▸ Your task
Pull out each line below that contains the word "value", and copy every such line in full.
──────── Extracted material ────────
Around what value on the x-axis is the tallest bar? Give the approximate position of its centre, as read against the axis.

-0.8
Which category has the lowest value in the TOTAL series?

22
────────
──────── Extracted material ────────
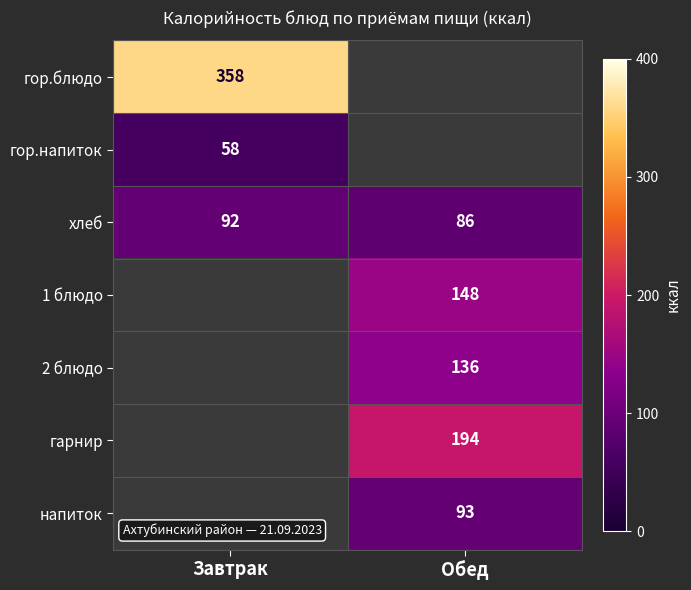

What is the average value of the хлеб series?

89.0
────────
──────── Extracted material ────────
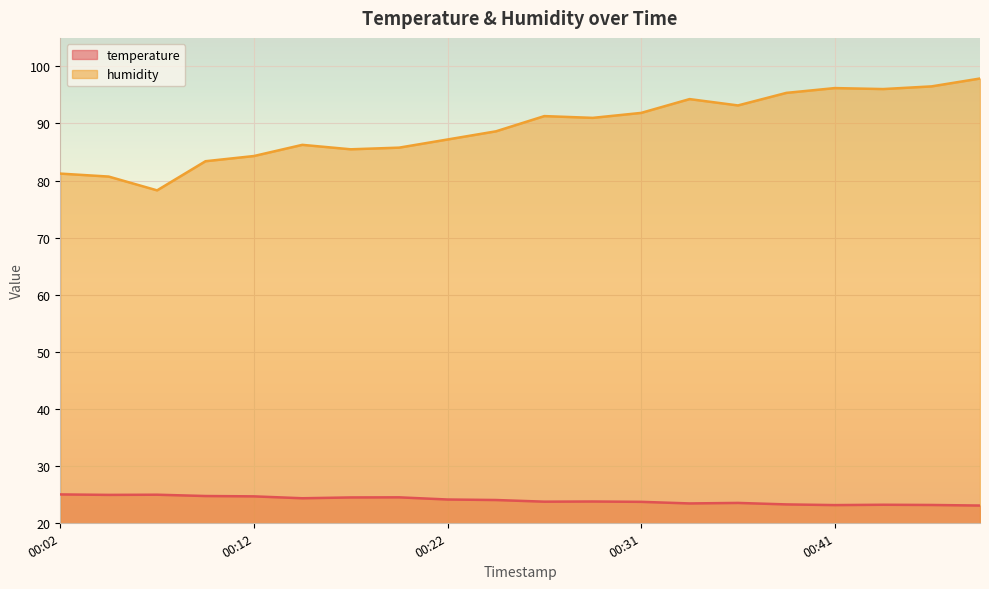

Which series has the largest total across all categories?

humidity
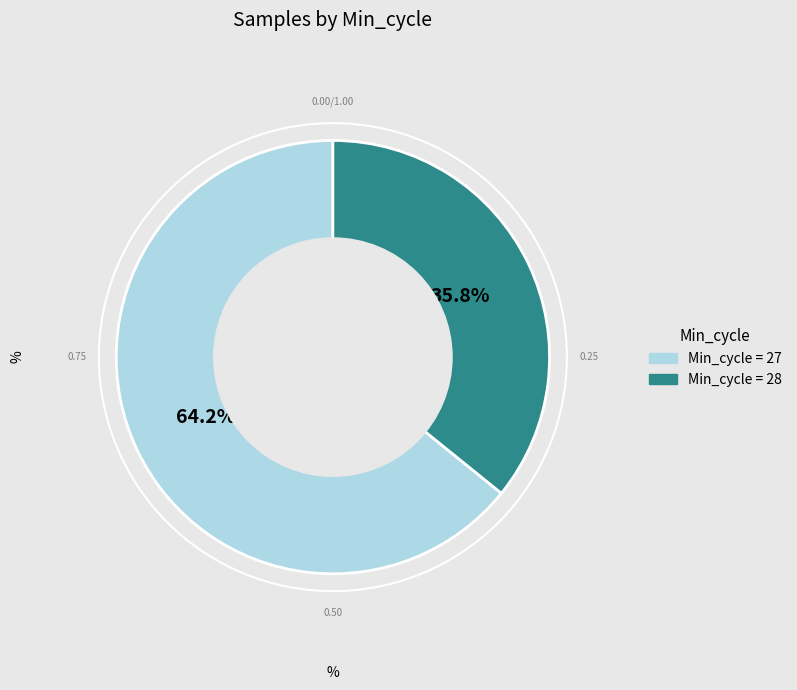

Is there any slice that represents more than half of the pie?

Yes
────────
▸ Output
Around what value on the x-axis is the tallest bar? Give the approximate position of its centre, as read against the axis.
Which category has the lowest value in the TOTAL series?
What is the average value of the хлеб series?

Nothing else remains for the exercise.